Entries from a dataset
▬▬▬▬▬▬▬▬▬▬

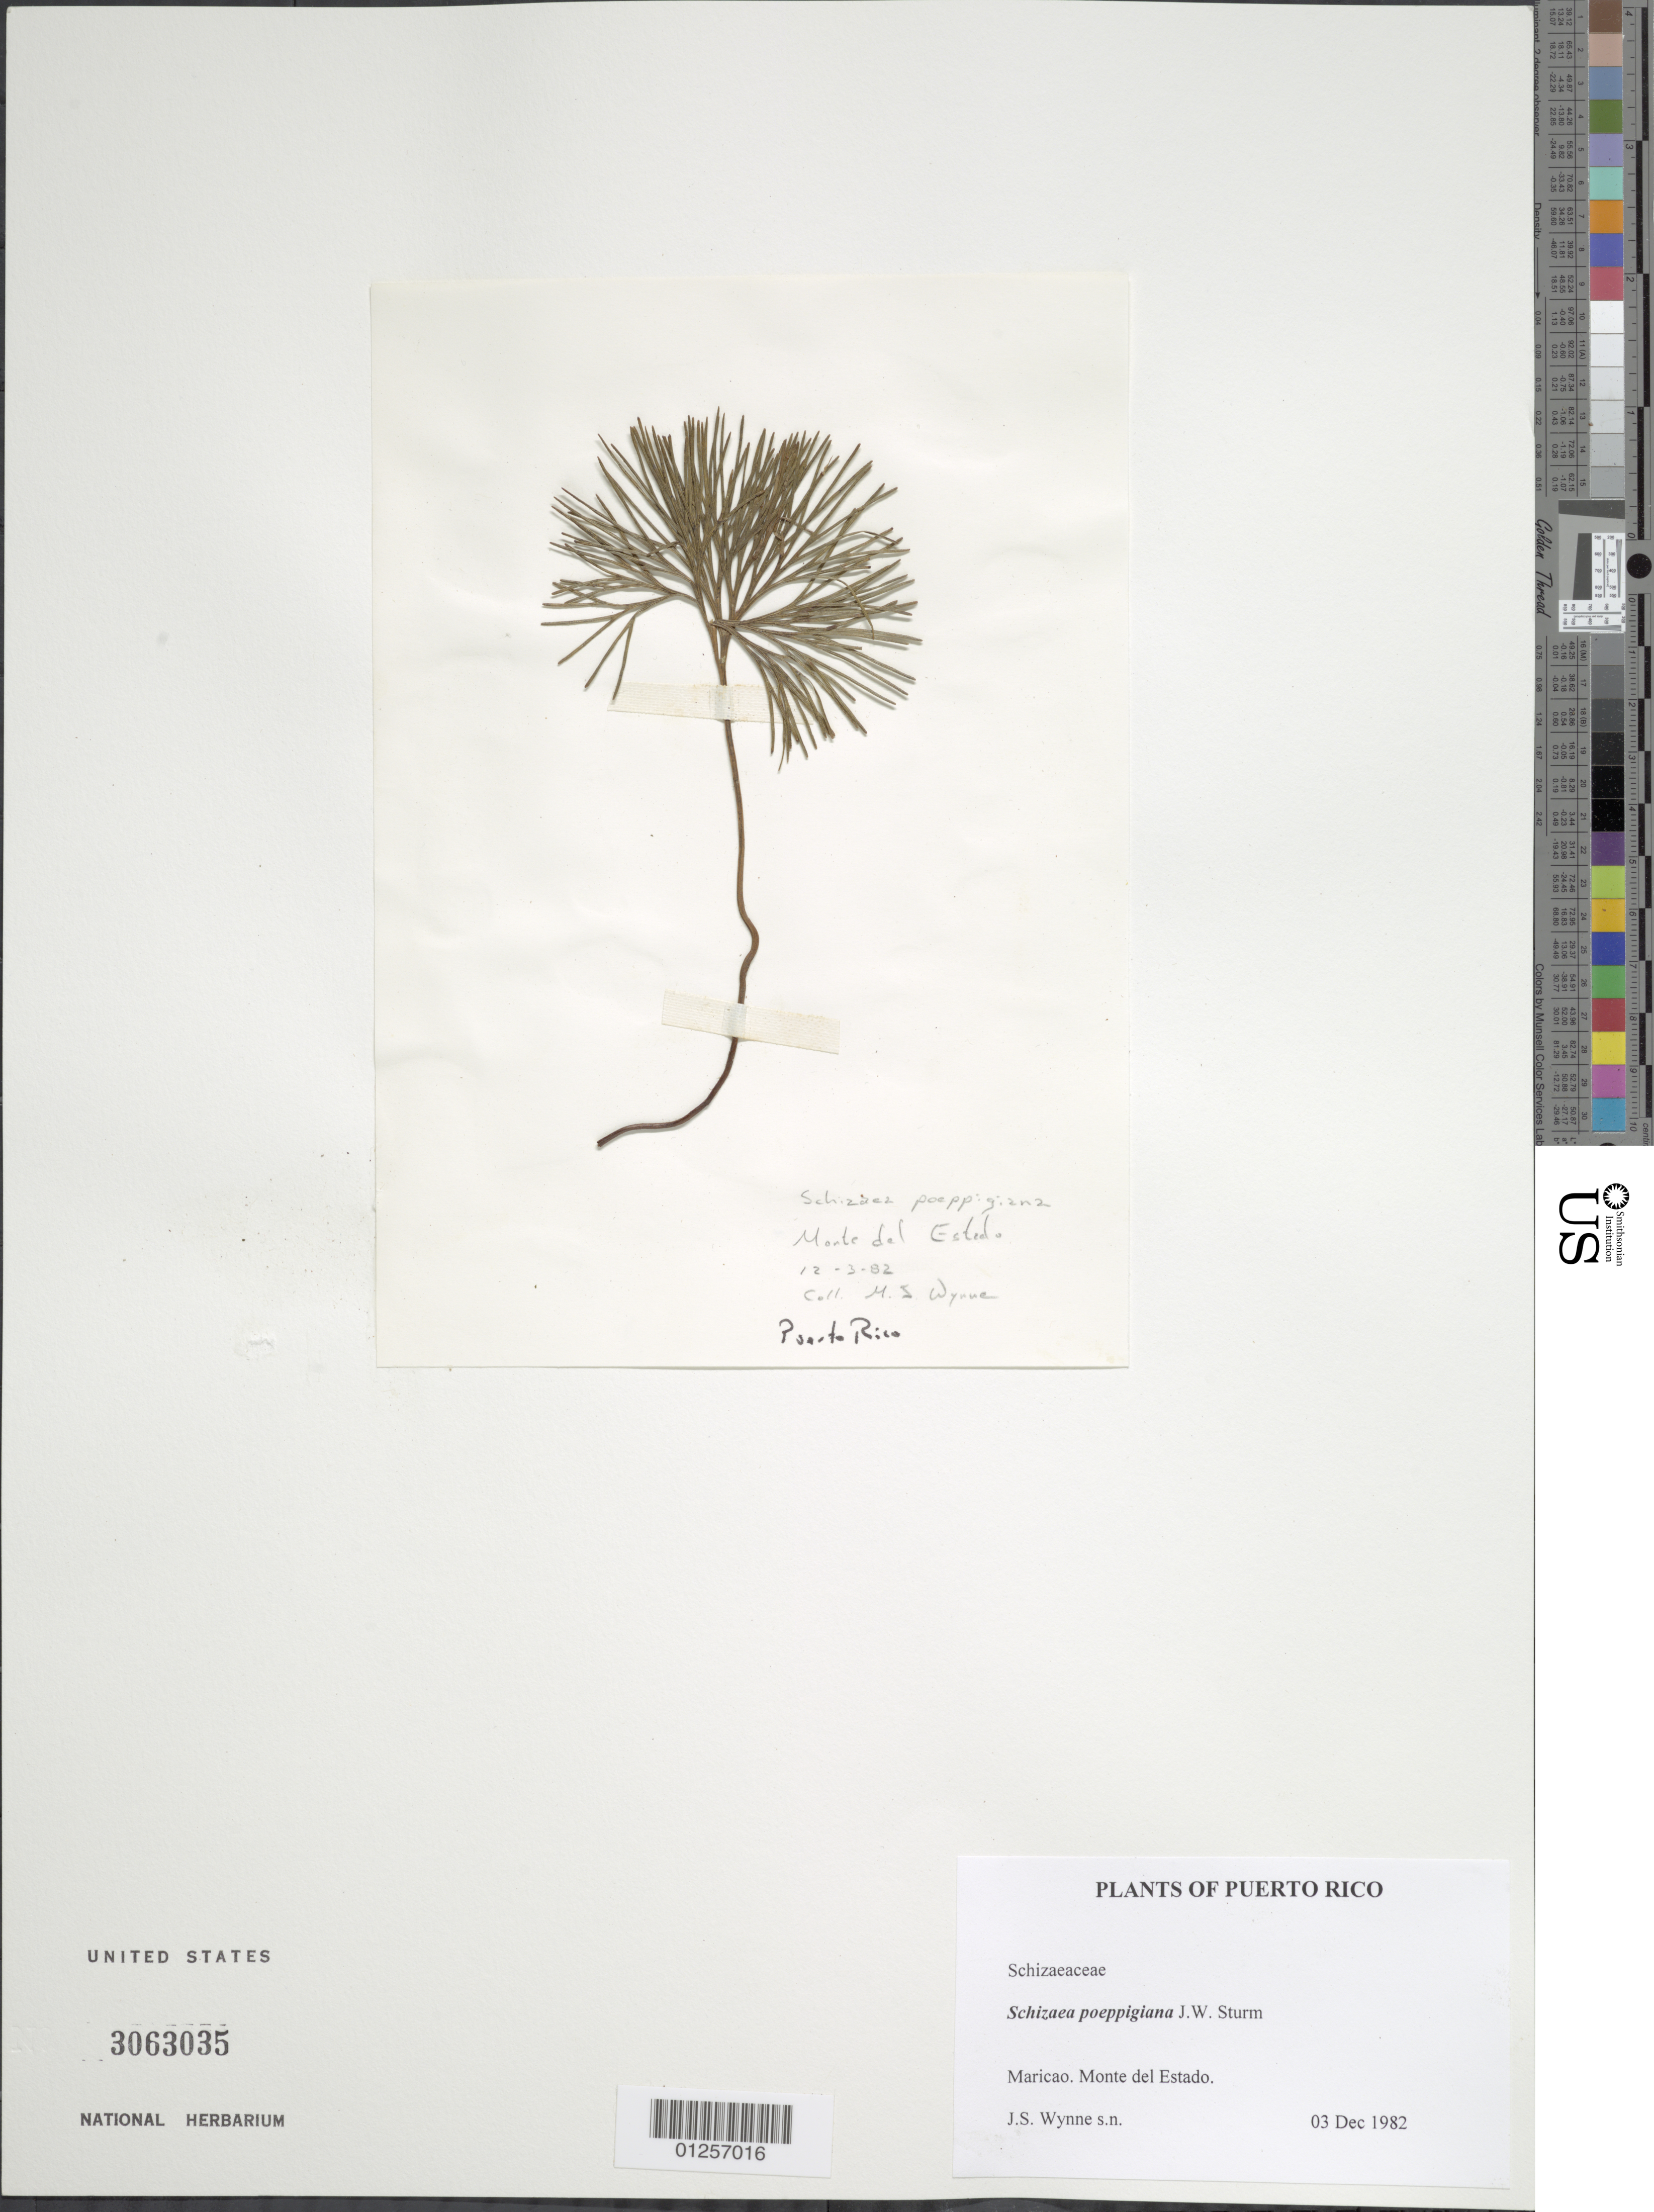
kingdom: Plantae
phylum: Tracheophyta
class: Polypodiopsida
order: Schizaeales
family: Schizaeaceae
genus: Schizaea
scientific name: Schizaea poeppigiana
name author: J.W. Sturm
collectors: M.J. Wynne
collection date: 1982-12-03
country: Puerto Rico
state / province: Maricao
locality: Monte del Estado.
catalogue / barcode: US 3063035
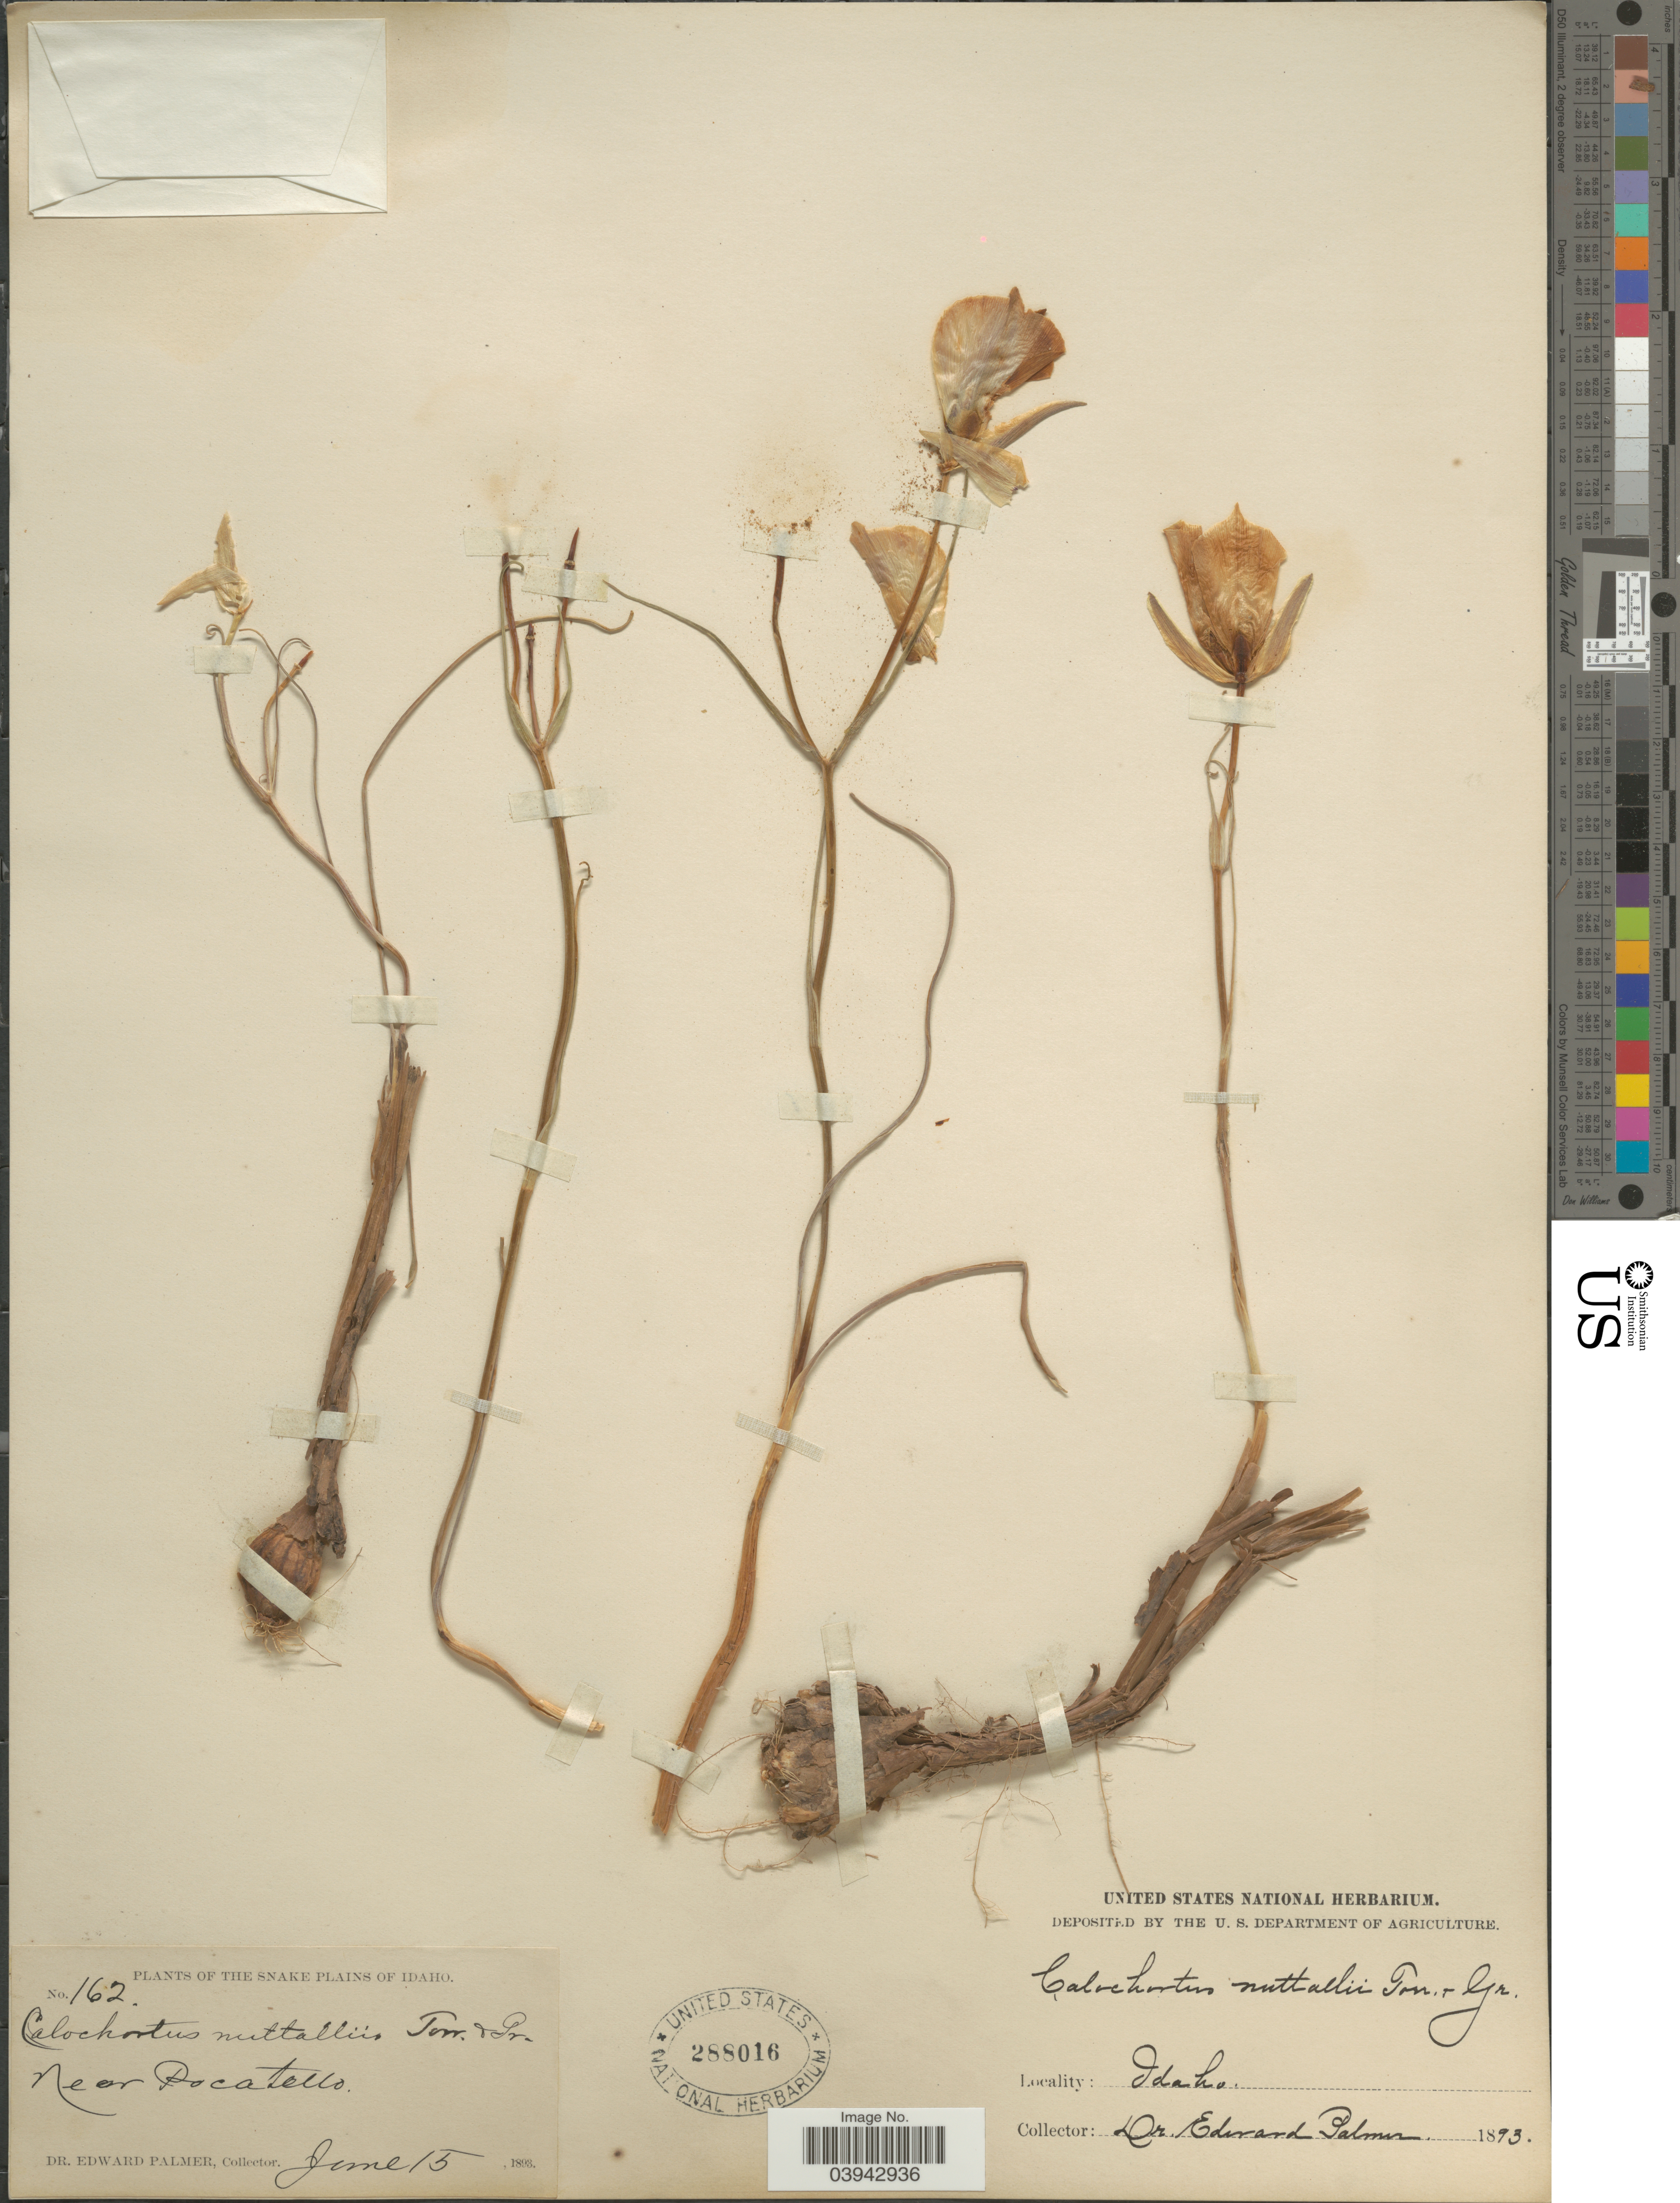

▬▬▬▬▬▬▬▬▬▬

* AIM OF THE EXERCISE: Turn every line of the rows above into a numbered list, skipping any blank lines and leaving the pictures out.

* RESPONSE:
1. kingdom: Plantae
2. phylum: Tracheophyta
3. class: Polypodiopsida
4. order: Schizaeales
5. family: Schizaeaceae
6. genus: Schizaea
7. scientific name: Schizaea poeppigiana
8. name author: J.W. Sturm
9. collectors: M.J. Wynne
10. collection date: 1982-12-03
11. country: Puerto Rico
12. state / province: Maricao
13. locality: Monte del Estado.
14. catalogue / barcode: US 3063035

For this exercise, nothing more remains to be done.